Seite 10 von 10

Re: Ärzte und Stillen- was hättet ihr euch gewünscht?

Verfasst: 11.11.2017, 01:45
von toktok
Auch ich habe jetzt nicht alle vorherigen Beiträge gelesen, aber (auch) mir wäre vorrangig wichtig:

- Kenntnis der WHO-Empfehlung sowie der WHO-Hinweise zum Stillen

-> DAS ist für mich ein ganz zentraler Punkt!!
(Es sagte mein Gyn incl. eines etwas abschätzigen Blickes: "Üblicherweise stillt man ja nur ca. ein halbes Jahr. ")

Wenn mein Gyn nicht mal o.g. Empfehlung kennt, bin ich bei allen potentiellen Behandlungen sehr verunsichert, ob eine bestimmte Maßnahme tatsächlich sinnvoll und sicher ist.

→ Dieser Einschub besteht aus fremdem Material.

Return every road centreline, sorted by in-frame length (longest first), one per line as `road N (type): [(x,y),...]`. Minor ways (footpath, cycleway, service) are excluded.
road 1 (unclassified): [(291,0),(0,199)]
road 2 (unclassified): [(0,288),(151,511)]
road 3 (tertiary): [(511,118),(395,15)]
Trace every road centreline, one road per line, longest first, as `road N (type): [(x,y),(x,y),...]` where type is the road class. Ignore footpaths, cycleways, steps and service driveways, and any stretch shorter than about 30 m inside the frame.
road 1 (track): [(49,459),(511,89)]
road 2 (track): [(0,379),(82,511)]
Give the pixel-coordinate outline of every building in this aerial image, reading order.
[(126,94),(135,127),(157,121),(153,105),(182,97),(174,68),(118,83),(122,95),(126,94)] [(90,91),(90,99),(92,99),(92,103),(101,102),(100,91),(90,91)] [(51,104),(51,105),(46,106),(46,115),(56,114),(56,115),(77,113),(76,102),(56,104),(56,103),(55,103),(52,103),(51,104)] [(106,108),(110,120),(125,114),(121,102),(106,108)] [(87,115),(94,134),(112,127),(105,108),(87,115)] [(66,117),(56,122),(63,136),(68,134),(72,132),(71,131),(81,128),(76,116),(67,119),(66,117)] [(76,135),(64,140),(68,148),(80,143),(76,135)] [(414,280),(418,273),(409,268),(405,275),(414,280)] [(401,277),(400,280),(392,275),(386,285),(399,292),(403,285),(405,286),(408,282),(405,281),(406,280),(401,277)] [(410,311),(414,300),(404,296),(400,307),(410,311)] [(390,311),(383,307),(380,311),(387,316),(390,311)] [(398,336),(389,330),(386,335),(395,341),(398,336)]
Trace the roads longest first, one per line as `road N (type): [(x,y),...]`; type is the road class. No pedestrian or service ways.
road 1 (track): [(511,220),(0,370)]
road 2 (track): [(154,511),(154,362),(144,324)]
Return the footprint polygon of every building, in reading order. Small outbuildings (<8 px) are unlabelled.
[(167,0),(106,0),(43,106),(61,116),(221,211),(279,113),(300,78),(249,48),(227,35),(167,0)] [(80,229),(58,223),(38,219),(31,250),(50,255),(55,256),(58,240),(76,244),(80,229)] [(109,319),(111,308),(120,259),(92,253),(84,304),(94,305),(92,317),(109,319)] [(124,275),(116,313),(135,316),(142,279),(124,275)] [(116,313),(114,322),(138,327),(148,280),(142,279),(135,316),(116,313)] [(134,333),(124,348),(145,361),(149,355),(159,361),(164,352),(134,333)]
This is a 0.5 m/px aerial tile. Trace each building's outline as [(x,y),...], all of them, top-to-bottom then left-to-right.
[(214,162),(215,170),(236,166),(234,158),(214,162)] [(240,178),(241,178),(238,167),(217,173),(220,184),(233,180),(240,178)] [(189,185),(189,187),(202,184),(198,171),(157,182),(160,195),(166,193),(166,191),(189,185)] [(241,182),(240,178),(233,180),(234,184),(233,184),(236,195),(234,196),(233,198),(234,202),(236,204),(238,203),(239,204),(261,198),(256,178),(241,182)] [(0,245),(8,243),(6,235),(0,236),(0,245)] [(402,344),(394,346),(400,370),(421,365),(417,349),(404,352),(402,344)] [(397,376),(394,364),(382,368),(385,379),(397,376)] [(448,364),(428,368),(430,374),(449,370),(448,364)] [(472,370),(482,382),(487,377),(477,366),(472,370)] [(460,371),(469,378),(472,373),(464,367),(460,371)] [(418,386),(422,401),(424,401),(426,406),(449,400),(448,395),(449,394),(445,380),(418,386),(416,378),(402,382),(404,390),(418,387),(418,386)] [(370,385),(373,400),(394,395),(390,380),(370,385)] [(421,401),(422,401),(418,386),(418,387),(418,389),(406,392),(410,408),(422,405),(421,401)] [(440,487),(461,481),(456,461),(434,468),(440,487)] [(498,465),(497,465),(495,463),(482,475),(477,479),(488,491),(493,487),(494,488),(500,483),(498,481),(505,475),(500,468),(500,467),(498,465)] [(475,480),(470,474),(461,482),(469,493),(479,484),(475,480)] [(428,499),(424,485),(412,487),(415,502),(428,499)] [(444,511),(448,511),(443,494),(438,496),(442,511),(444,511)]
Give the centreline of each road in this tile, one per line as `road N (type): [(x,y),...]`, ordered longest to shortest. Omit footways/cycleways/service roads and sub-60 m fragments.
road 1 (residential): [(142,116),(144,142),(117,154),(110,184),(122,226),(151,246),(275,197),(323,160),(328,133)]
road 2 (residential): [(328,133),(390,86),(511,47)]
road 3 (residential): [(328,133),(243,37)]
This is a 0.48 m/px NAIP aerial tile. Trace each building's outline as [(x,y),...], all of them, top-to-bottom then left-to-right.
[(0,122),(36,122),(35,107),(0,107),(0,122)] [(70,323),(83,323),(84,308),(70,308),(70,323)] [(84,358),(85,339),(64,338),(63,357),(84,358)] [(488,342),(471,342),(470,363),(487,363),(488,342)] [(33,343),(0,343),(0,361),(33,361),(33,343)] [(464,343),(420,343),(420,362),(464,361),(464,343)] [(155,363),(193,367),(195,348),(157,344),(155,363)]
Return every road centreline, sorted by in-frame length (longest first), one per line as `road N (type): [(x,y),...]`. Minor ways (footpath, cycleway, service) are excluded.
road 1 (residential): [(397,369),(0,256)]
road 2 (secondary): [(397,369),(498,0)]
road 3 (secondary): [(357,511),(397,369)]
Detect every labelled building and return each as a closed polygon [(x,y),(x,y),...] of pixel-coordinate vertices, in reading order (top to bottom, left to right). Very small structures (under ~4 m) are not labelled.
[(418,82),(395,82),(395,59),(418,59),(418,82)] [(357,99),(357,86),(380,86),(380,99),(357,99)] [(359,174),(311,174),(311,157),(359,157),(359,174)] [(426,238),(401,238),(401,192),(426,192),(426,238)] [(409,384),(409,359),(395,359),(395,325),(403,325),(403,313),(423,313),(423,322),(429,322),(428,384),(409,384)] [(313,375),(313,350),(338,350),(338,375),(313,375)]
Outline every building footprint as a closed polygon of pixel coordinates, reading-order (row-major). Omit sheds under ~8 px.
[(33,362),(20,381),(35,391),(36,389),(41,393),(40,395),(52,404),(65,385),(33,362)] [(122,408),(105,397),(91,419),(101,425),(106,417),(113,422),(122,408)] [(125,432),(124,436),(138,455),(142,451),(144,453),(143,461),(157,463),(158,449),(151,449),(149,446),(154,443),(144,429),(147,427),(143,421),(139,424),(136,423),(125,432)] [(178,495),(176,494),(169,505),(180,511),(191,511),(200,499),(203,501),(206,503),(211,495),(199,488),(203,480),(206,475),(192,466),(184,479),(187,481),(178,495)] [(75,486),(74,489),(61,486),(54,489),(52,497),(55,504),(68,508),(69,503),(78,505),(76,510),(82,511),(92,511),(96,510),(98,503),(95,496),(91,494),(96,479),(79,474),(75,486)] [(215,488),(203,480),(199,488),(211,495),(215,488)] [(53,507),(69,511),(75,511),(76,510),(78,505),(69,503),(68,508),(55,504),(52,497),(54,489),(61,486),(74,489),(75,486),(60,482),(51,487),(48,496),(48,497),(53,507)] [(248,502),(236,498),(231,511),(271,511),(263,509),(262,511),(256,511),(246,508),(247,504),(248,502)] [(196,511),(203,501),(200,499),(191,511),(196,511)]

Grundsätzlich hätte ich eigentlich schon erwartet, dass ein Gyn über die gynäkologisch relevanten Besonderheiten des (auch längeren) Stillens informiert ist und mich dann auch richtig beraten bzw. behandeln kann. Eben dies muss ich aber anzweifeln, wenn dem Gyn nicht mal bekannt ist, dass eine längere Stillzeit als ein halbes Jahr eigentlich normal ist.
Weiß ein solcher Arzt z. B. wirklich sicher, ob mein aktueller Östrogenmangel (s. mein eigener Beitrag) tatsächlich nach zwei Jahren Stillen pathologisch ist oder vergleicht er meine Werte nun nur mit dem, was für nicht stillende Frauen normal wäre? Dessen kann ich mir nach obiger Aussage nicht sicher sein. Ich hoffe, das ist verständlich erklärt...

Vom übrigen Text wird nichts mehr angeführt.